**Try it**
Can you pull the text from every one of the items below and reproduce its lines without changing anything? Leave the pictures out of your answer.

**Stored data**

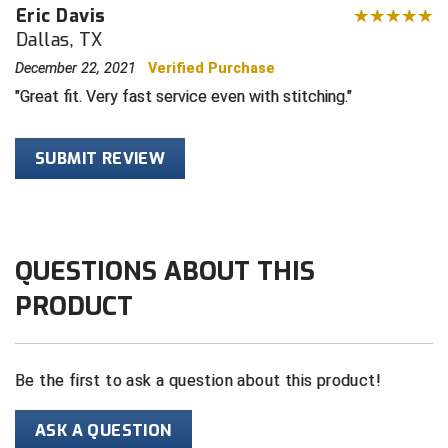
Eric Davis
Dallas, TX
HBCU Athletic Conference Baseball
December 22, 2021
Verified Purchase
Heart of America Athletic Conference Softball
Great fit. Very fast service even with stitching.
Illinois High School Association
SUBMIT REVIEW
Indiana High School Athletic Association
Interstate Baseball Umpires Association
QUESTIONS ABOUT THIS
Iowa High School Athletic Association
PRODUCT
Iowa Girls High School Athletic Union
Ivy League Baseball
Be the first to ask a question about this product!
Ivy League Softball
ASK A QUESTION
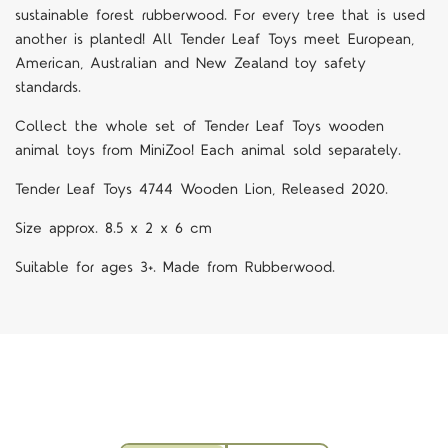
sustainable forest rubberwood. For every tree that is used
another is planted! All Tender Leaf Toys meet European,
American, Australian and New Zealand toy safety
standards.
Collect the whole set of Tender Leaf Toys wooden
animal toys from MiniZoo! Each animal sold separately.
Tender Leaf Toys 4744 Wooden Lion, Released 2020.
Size approx. 8.5 x 2 x 6 cm
Suitable for ages 3+. Made from Rubberwood.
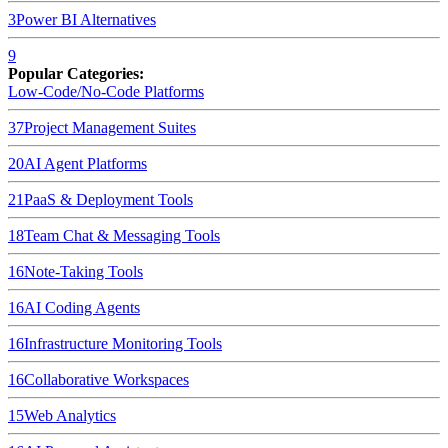
3
Power BI
Alternatives
9
Popular Categories:
Low-Code/No-Code Platforms
37
Project Management Suites
20
AI Agent Platforms
21
PaaS & Deployment Tools
18
Team Chat & Messaging Tools
16
Note-Taking Tools
16
AI Coding Agents
16
Infrastructure Monitoring Tools
16
Collaborative Workspaces
15
Web Analytics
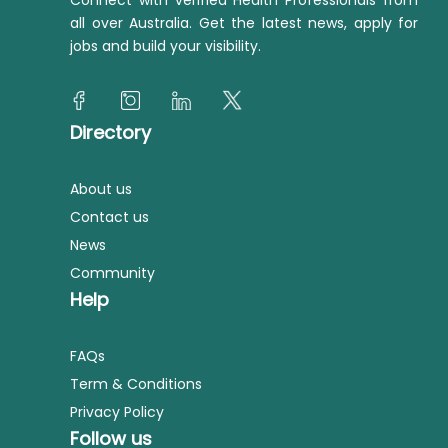
Connect with verified Health Professionals from
all over Australia. Get the latest news, apply for
jobs and build your visibility.
Directory
About us
Contact us
News
Community
Help
FAQs
Term & Conditions
Privacy Policy
Follow us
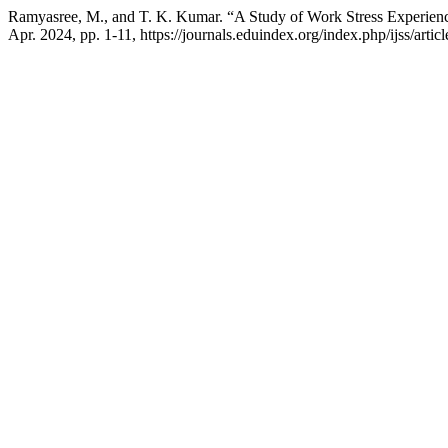
Ramyasree, M., and T. K. Kumar. “A Study of Work Stress Experience
Apr. 2024, pp. 1-11, https://journals.eduindex.org/index.php/ijss/arti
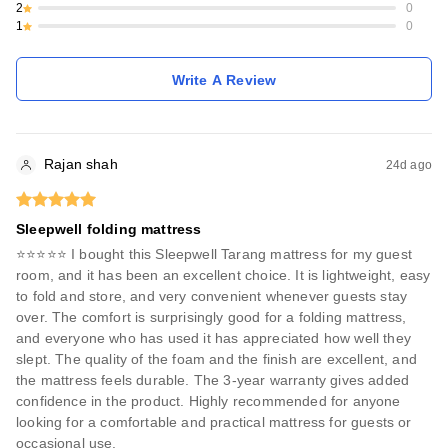
2
0
1
0
Write A Review
Rajan shah
24d ago
Sleepwell folding mattress
⭐⭐⭐⭐⭐ I bought this Sleepwell Tarang mattress for my guest
room, and it has been an excellent choice. It is lightweight, easy
to fold and store, and very convenient whenever guests stay
over. The comfort is surprisingly good for a folding mattress,
and everyone who has used it has appreciated how well they
slept. The quality of the foam and the finish are excellent, and
the mattress feels durable. The 3-year warranty gives added
confidence in the product. Highly recommended for anyone
looking for a comfortable and practical mattress for guests or
occasional use.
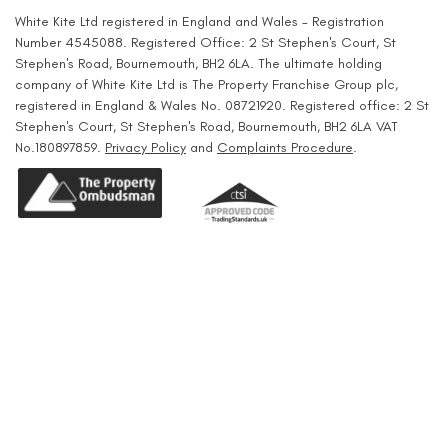
White Kite Ltd registered in England and Wales - Registration
Number 4545088. Registered Office: 2 St Stephen's Court, St
Stephen's Road, Bournemouth, BH2 6LA. The ultimate holding
company of White Kite Ltd is The Property Franchise Group plc,
registered in England & Wales No. 08721920. Registered office: 2 St
Stephen's Court, St Stephen's Road, Bournemouth, BH2 6LA VAT
No.180897859.
Privacy Policy
and
Complaints Procedure
.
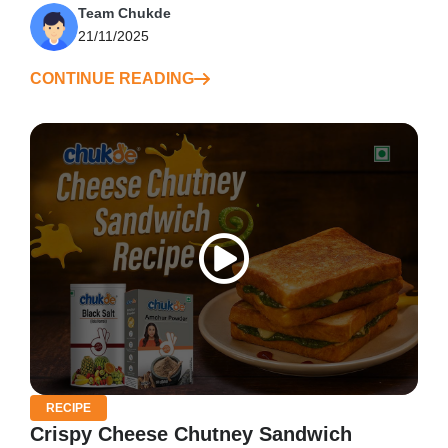
Team Chukde
21/11/2025
CONTINUE READING
RECIPE
Crispy Cheese Chutney Sandwich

**Answer**
Eric Davis
Dallas, TX
HBCU Athletic Conference Baseball
December 22, 2021
Verified Purchase
Heart of America Athletic Conference Softball
Great fit. Very fast service even with stitching.
Illinois High School Association
SUBMIT REVIEW
Indiana High School Athletic Association
Interstate Baseball Umpires Association
QUESTIONS ABOUT THIS
Iowa High School Athletic Association
PRODUCT
Iowa Girls High School Athletic Union
Ivy League Baseball
Be the first to ask a question about this product!
Ivy League Softball
ASK A QUESTION
sustainable forest rubberwood. For every tree that is used
another is planted! All Tender Leaf Toys meet European,
American, Australian and New Zealand toy safety
standards.
Collect the whole set of Tender Leaf Toys wooden
animal toys from MiniZoo! Each animal sold separately.
Tender Leaf Toys 4744 Wooden Lion, Released 2020.
Size approx. 8.5 x 2 x 6 cm
Suitable for ages 3+. Made from Rubberwood.
3
Power BI
Alternatives
9
Popular Categories:
Low-Code/No-Code Platforms
37
Project Management Suites
20
AI Agent Platforms
21
PaaS & Deployment Tools
18
Team Chat & Messaging Tools
16
Note-Taking Tools
16
AI Coding Agents
16
Infrastructure Monitoring Tools
16
Collaborative Workspaces
15
Web Analytics
Connect with verified Health Professionals from
all over Australia. Get the latest news, apply for
jobs and build your visibility.
Directory
About us
Contact us
News
Community
Help
FAQs
Term & Conditions
Privacy Policy
Follow us
Ramyasree, M., and T. K. Kumar. “A Study of Work Stress Experience
Apr. 2024, pp. 1-11, https://journals.eduindex.org/index.php/ijss/arti
2
0
1
0
Write A Review
Rajan shah
24d ago
Sleepwell folding mattress
⭐⭐⭐⭐⭐ I bought this Sleepwell Tarang mattress for my guest
room, and it has been an excellent choice. It is lightweight, easy
to fold and store, and very convenient whenever guests stay
over. The comfort is surprisingly good for a folding mattress,
and everyone who has used it has appreciated how well they
slept. The quality of the foam and the finish are excellent, and
the mattress feels durable. The 3-year warranty gives added
confidence in the product. Highly recommended for anyone
looking for a comfortable and practical mattress for guests or
occasional use.
White Kite Ltd registered in England and Wales - Registration
Number 4545088. Registered Office: 2 St Stephen's Court, St
Stephen's Road, Bournemouth, BH2 6LA. The ultimate holding
company of White Kite Ltd is The Property Franchise Group plc,
registered in England & Wales No. 08721920. Registered office: 2 St
Stephen's Court, St Stephen's Road, Bournemouth, BH2 6LA VAT
No.180897859.
Privacy Policy
and
Complaints Procedure
.
Team Chukde
21/11/2025
CONTINUE READING
RECIPE
Crispy Cheese Chutney Sandwich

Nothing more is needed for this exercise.